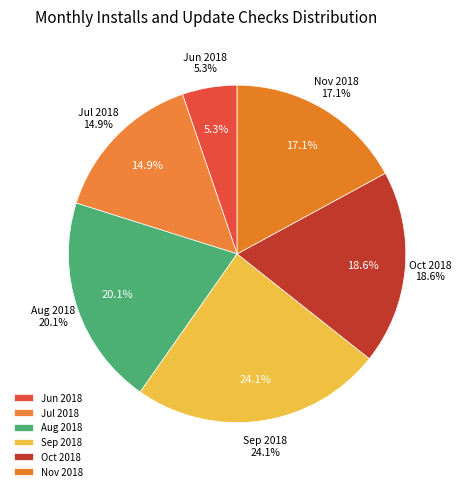

Do 2018-07 and 2018-11 together represent more than half of the pie?

No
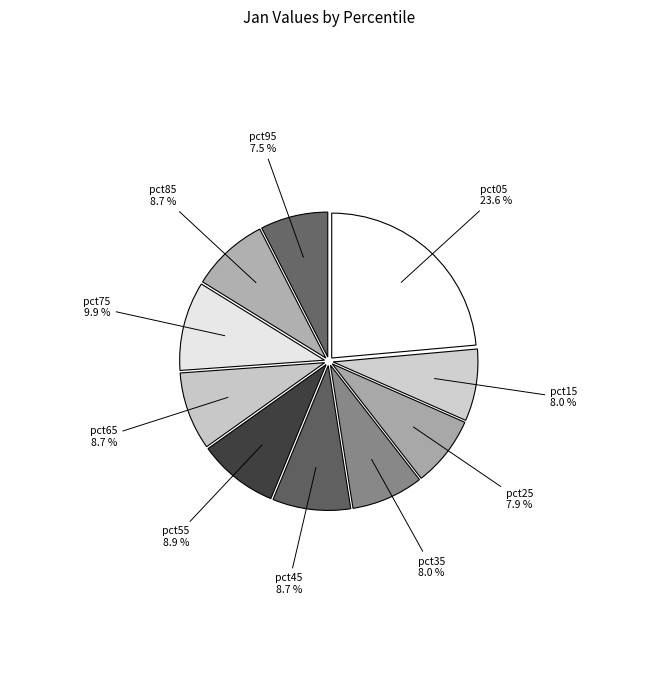

To the nearest percent, what portion does pct25 represent?

8%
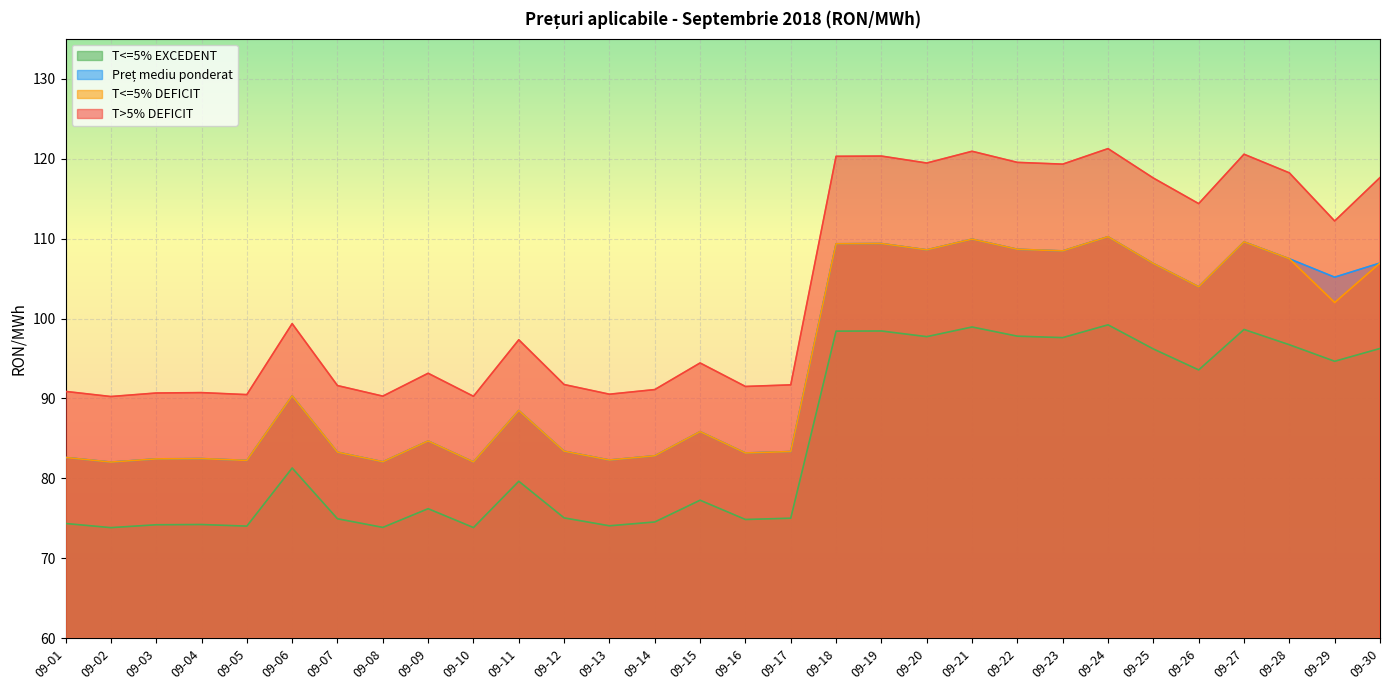

Which category has the lowest value in the T<=5% DEFICIT series?

09-02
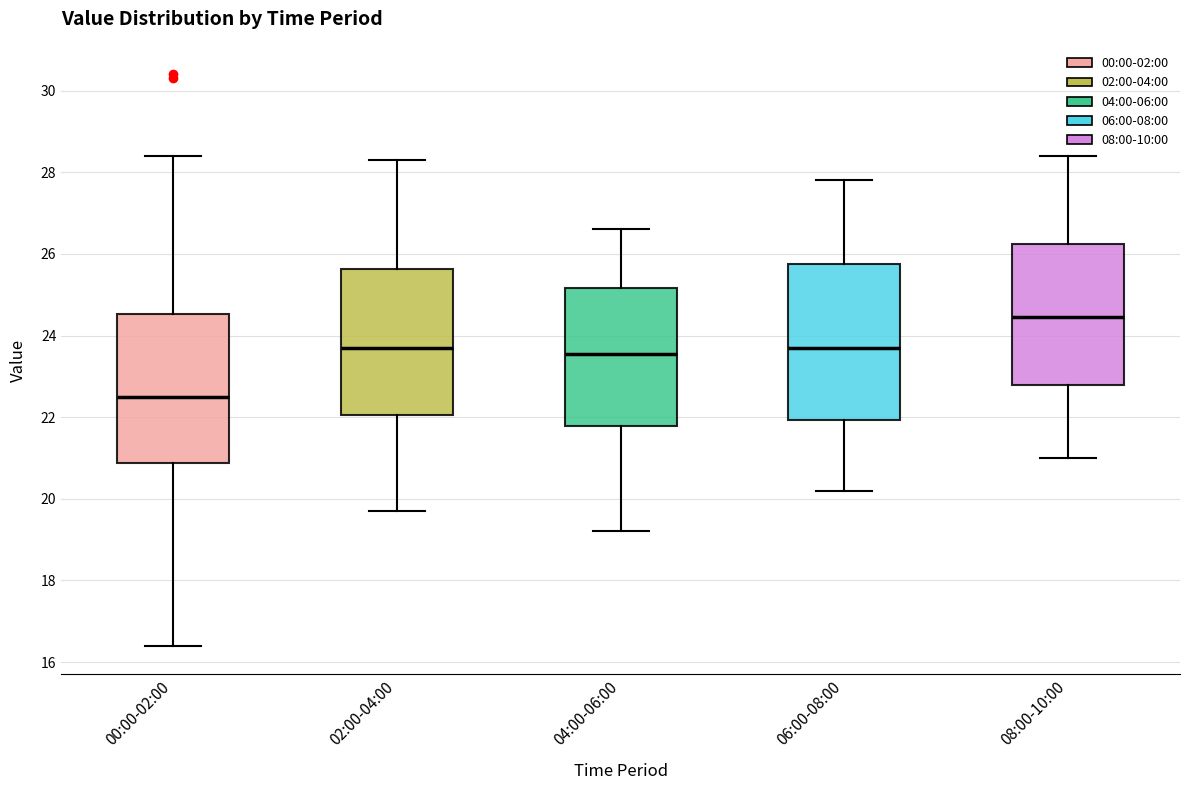

Where is the upper edge of the box for 00:00-02:00 on the y-axis? The values are not printed on the chart, so give them approximately, as read against the axis.

24.6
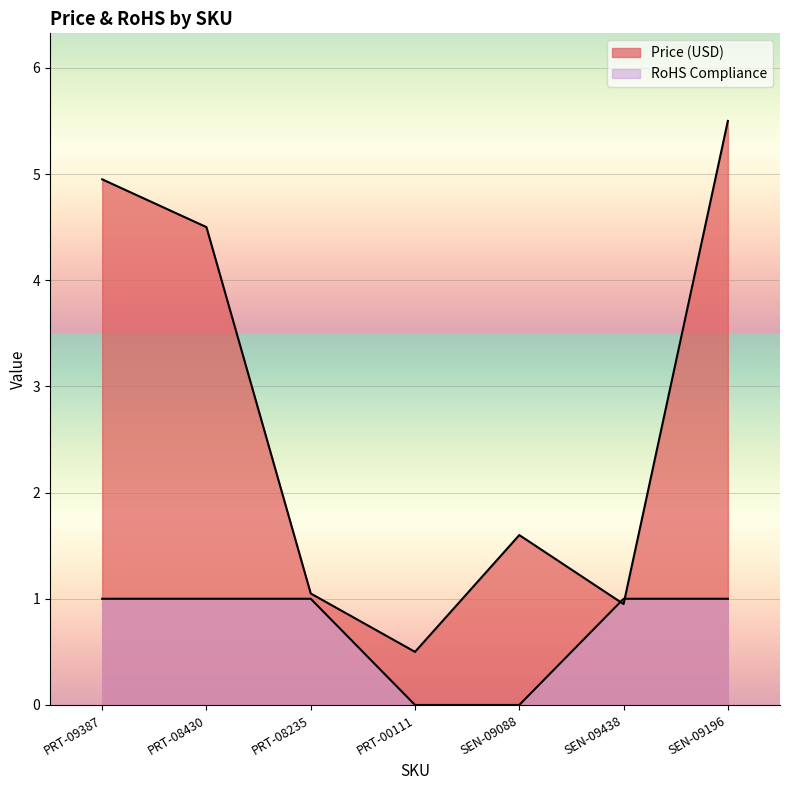

Rank the series by their average value, from lowest to highest.

RoHS Compliance, Price (USD)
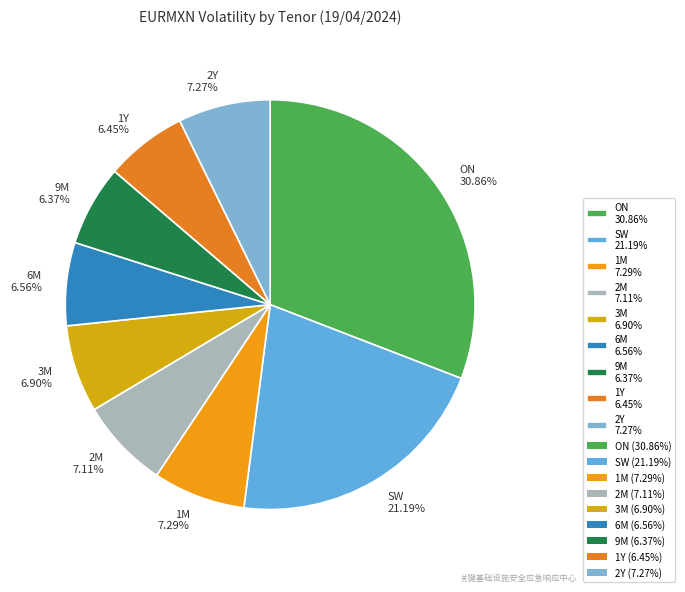

Approximately how many times larger is the value at 2Y 7.27% compared to 3M 6.90%?

1.1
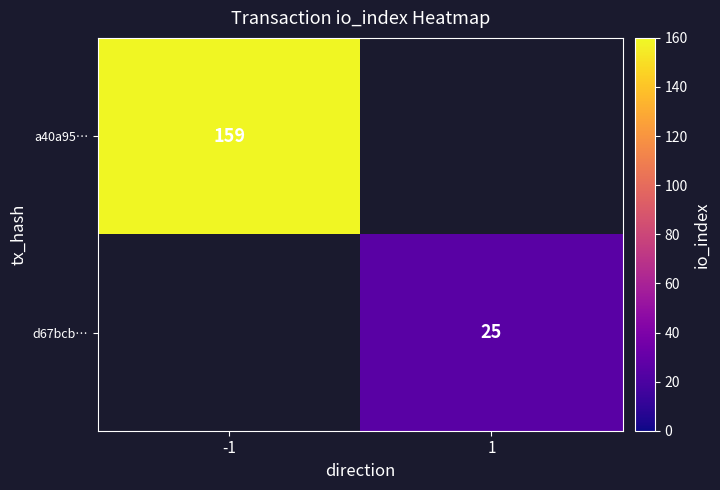

Is the value of d67bcb… at 1 greater than the value of a40a95… at -1?

No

Task to complete →
Please find each line in the items above that contains the word "series" and copy it. Case counts.

Answer to this problem →
Which category has the lowest value in the T<=5% DEFICIT series?
Rank the series by their average value, from lowest to highest.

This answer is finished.